Friday, December 11, 2009

Mainstream Korean food in America? Been there, done that.

Over at The Marmot's Hole, iheartblueballs wrote:
I’ve always told Korean friends of mine that the best potential I saw for a mainstream breakthrough for Korean food was something modeled after the simple Kalbi plates you can get in Hawaii. Basically a semi-fast food type of place with a plate of rice, kalbi, and a few side dishes you can pick, all for $7-10. I always stop at several of them for quick lunches whenever I’m over there. The quality of the meat and the marinade of course separates the good from the bad, but the ones that I’ve been to have all been pretty solid, and they’re pretty popular in Hawaii too….always good crowds for lunch at the places I went to anyway.
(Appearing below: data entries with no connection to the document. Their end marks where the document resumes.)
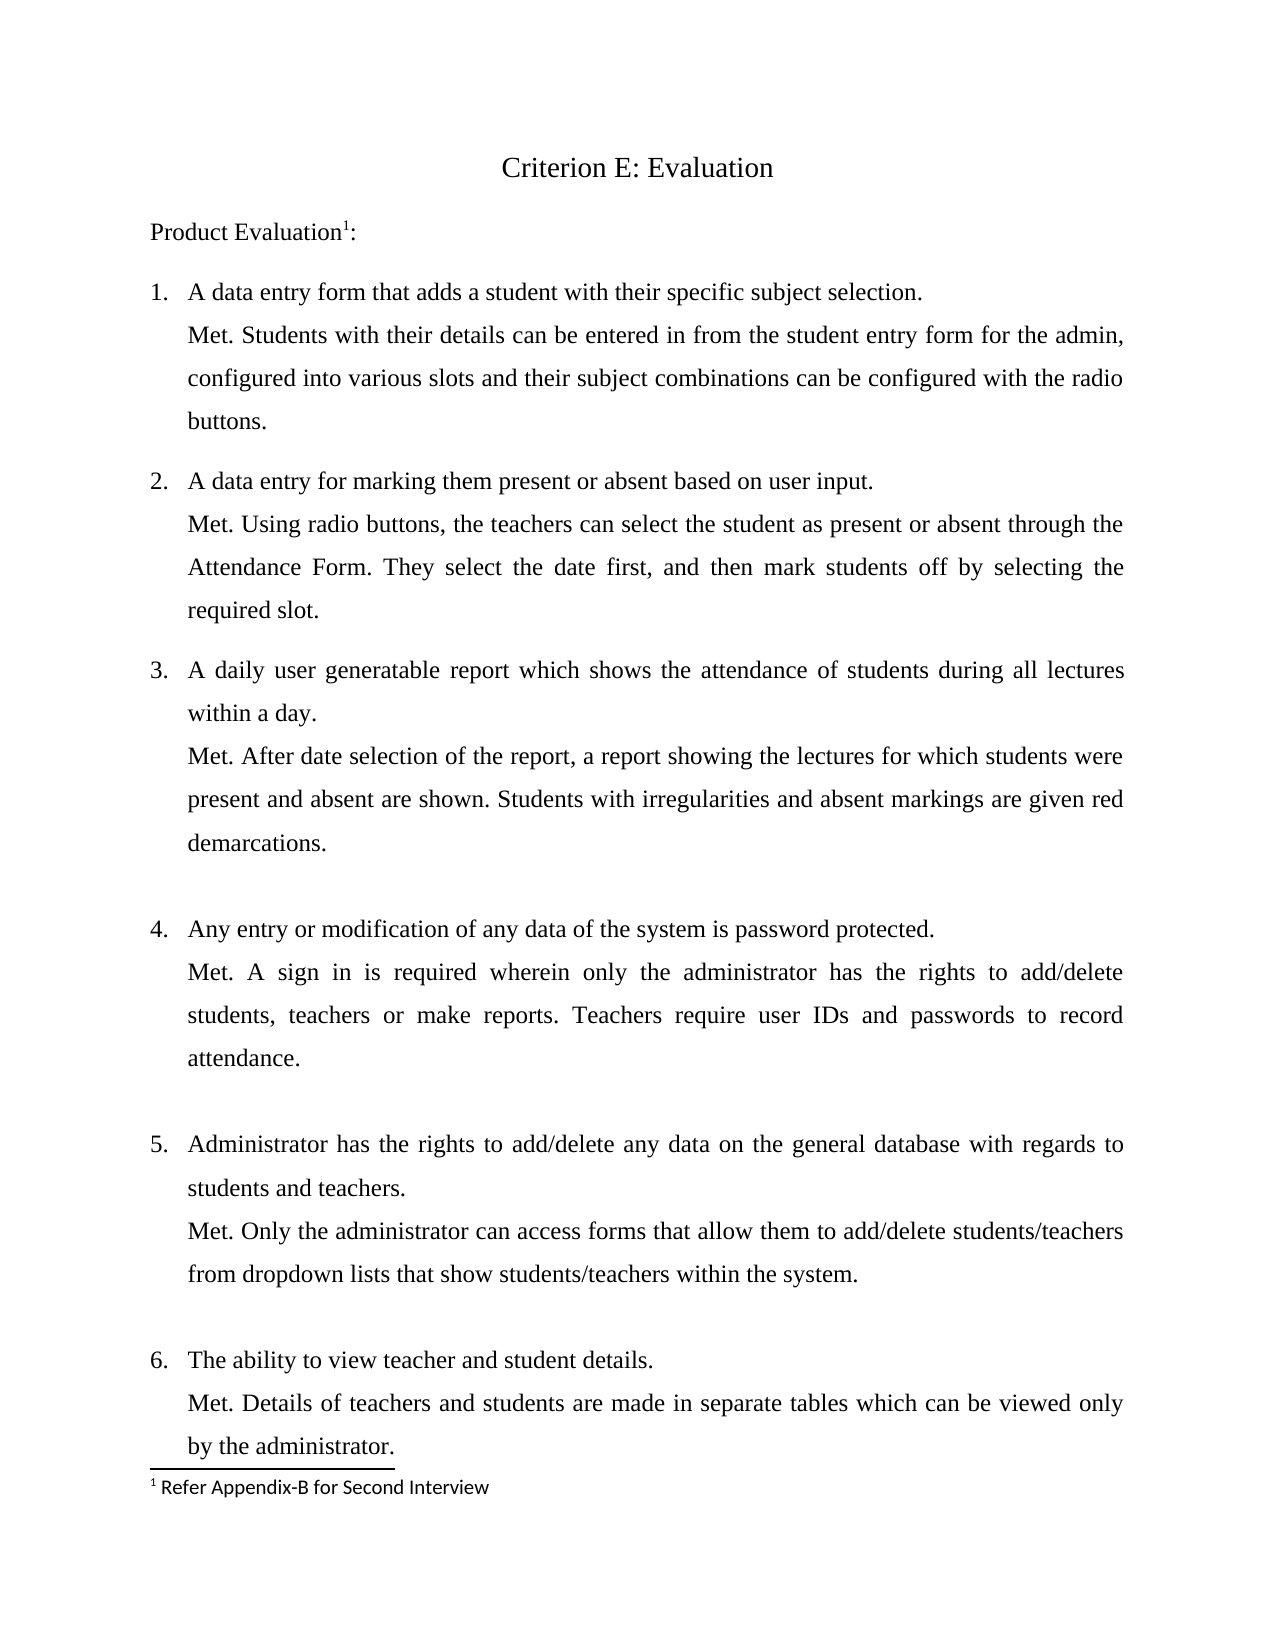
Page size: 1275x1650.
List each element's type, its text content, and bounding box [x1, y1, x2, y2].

list A data entry for marking them present or absent based on user input. [150, 466, 1125, 495]
text Met. After date selection of the report, a report showing the lectures for which students were present and absent are shown. Students with irregularities and absent markings are given red demarcations. [187, 741, 1125, 856]
list Met. Using radio buttons, the teachers can select the student as present or absent through the Attendance Form. They select the date first, and then mark students off by selecting the required slot. [187, 509, 1125, 624]
list A daily user generatable report which shows the attendance of students during all lectures within a day. [150, 655, 1125, 727]
list Met. A sign in is required wherein only the administrator has the rights to add/delete students, teachers or make reports. Teachers require user IDs and passwords to record attendance. [187, 957, 1125, 1072]
list Administrator has the rights to add/delete any data on the general database with regards to students and teachers. [150, 1129, 1125, 1201]
text Met. Details of teachers and students are made in separate tables which can be viewed only by the administrator. [187, 1388, 1125, 1460]
text Met. Only the administrator can access forms that allow them to add/delete students/teachers from dropdown lists that show students/teachers within the system. [187, 1216, 1125, 1288]
list Any entry or modification of any data of the system is password protected. [150, 914, 1125, 943]
text Product Evaluation: [150, 217, 1125, 246]
text Met. Students with their details can be entered in from the student entry form for the admin, configured into various slots and their subject combinations can be configured with the radio buttons. [187, 320, 1125, 435]
text Criterion E: Evaluation [150, 150, 1125, 183]
list A data entry form that adds a student with their specific subject selection. [150, 277, 1125, 306]
list The ability to view teacher and student details. [150, 1345, 1125, 1374]
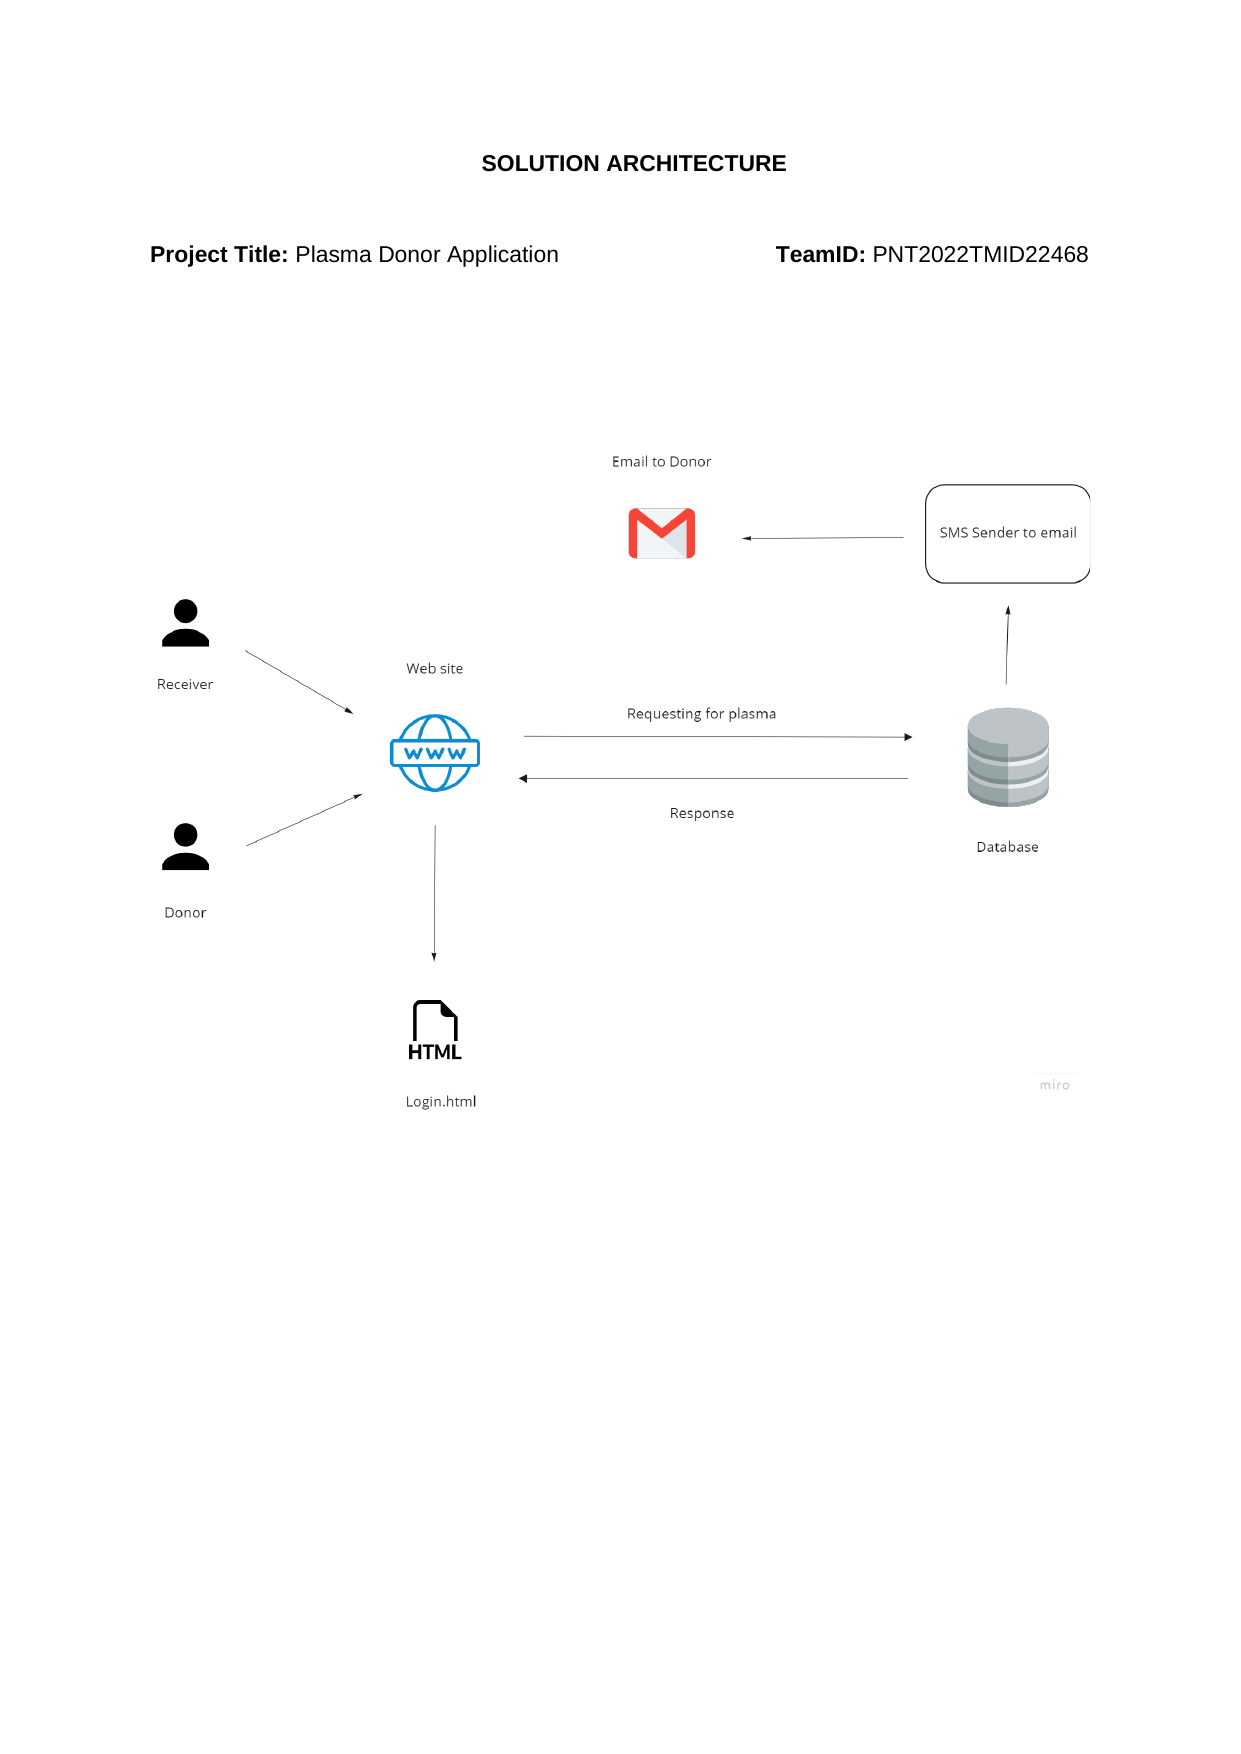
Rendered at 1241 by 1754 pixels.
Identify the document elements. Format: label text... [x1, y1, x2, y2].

text SOLUTION ARCHITECTURE [150, 150, 1090, 176]
text Project Title: Plasma Donor Application TeamID: PNT2022TMID22468 [150, 241, 1090, 267]
picture [150, 452, 1091, 1111]
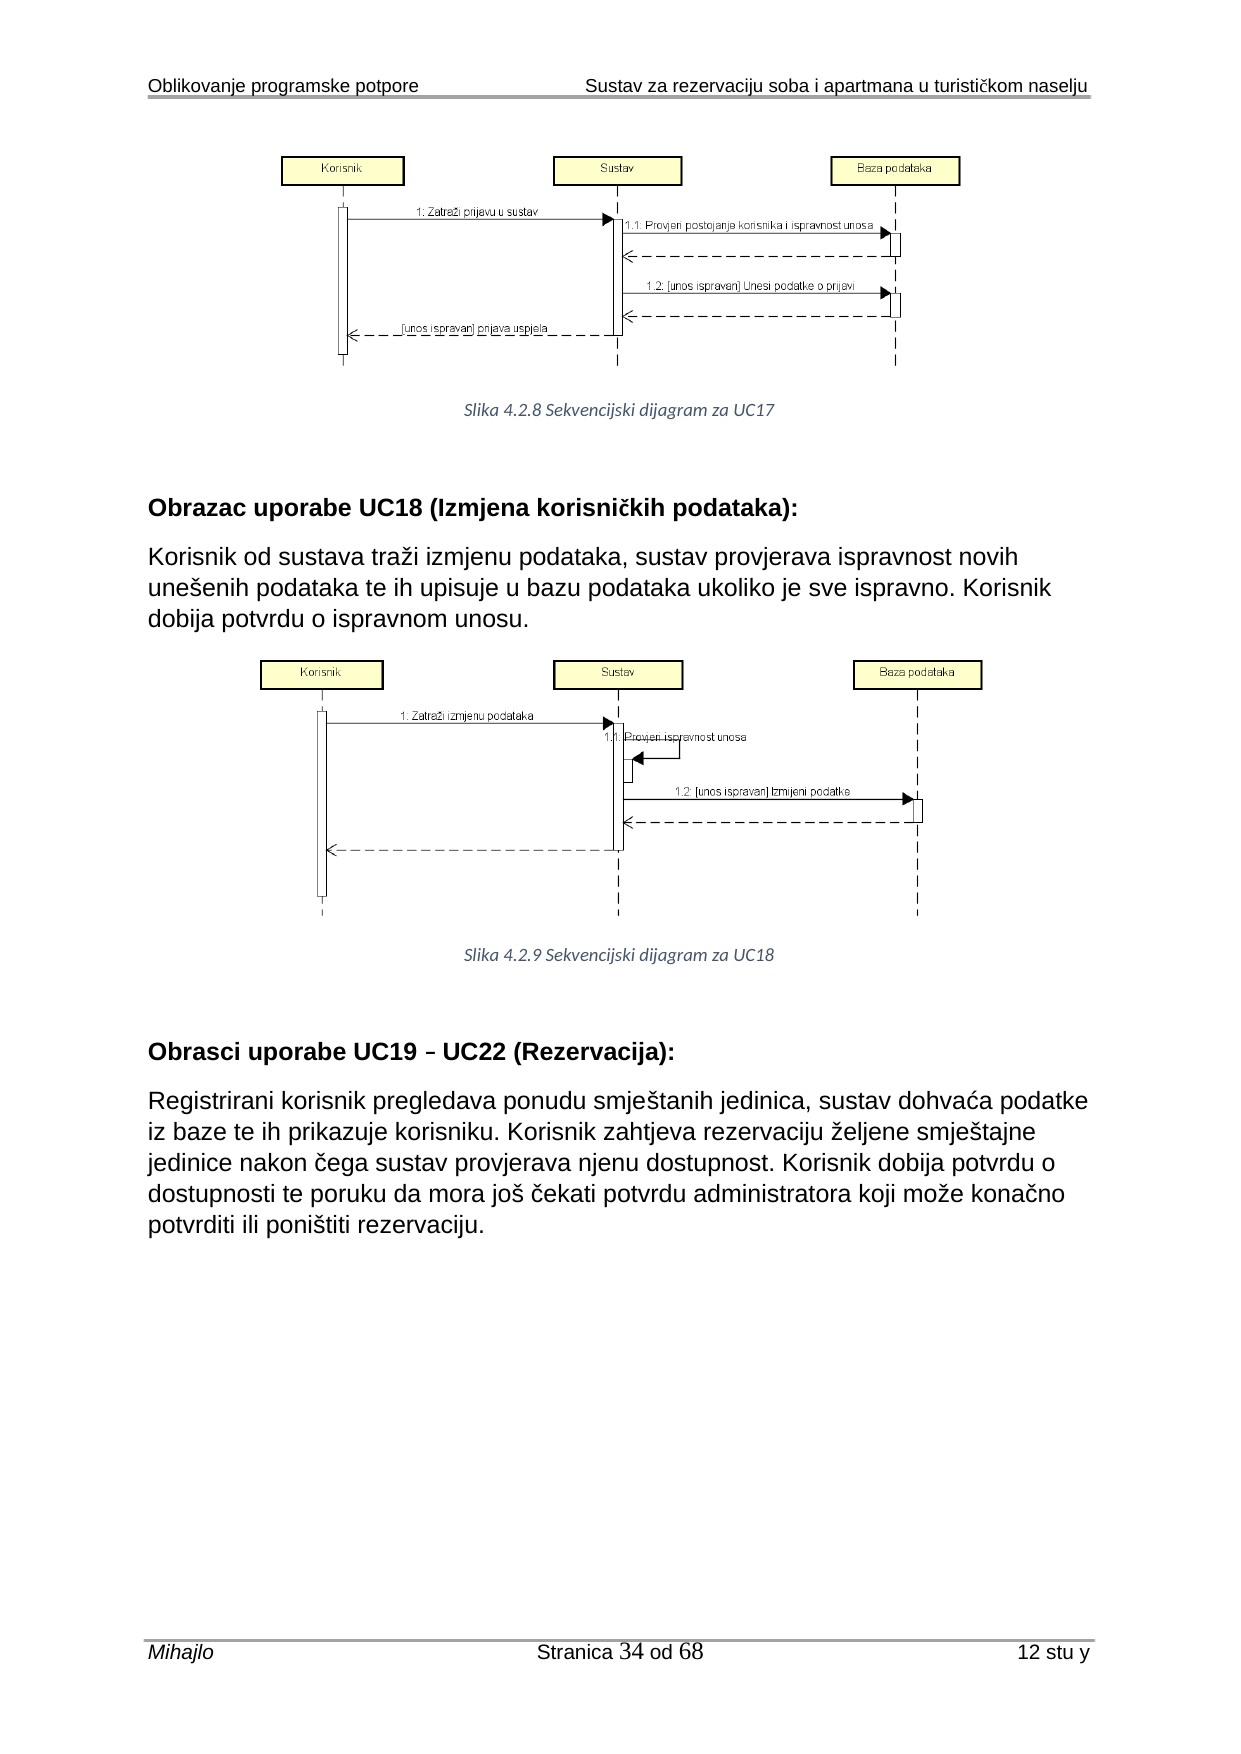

It would be easy to standardize and franchise, and would be cheap enough to draw far more people than the traditionally expensive Korean bbq places ever will. They could kill in food courts at malls, on college campuses, stadiums and arenas, airports, and just about any place that a Panda Express now thrives in. The challenge would be to make a really great tasting meat that could be kept inexpensive, and to pick enough Korean side dishes that are palatable to the average whitebread. Hell, you could even throw the Korean Taco in there and give people a choice of having the meat with rice or in a tortilla.
Ah, yes. What he says sounds spot on. And ihbb has inspired me, after the winter holiday is over and I return to the Garden Island, to try to track down the heads of Yummy's or Pearl, two Korean "fast food" chains here in Hawaii. Yes, chains. Popular chains. You see, someone has already figured out how to Panda Expressify Korean food.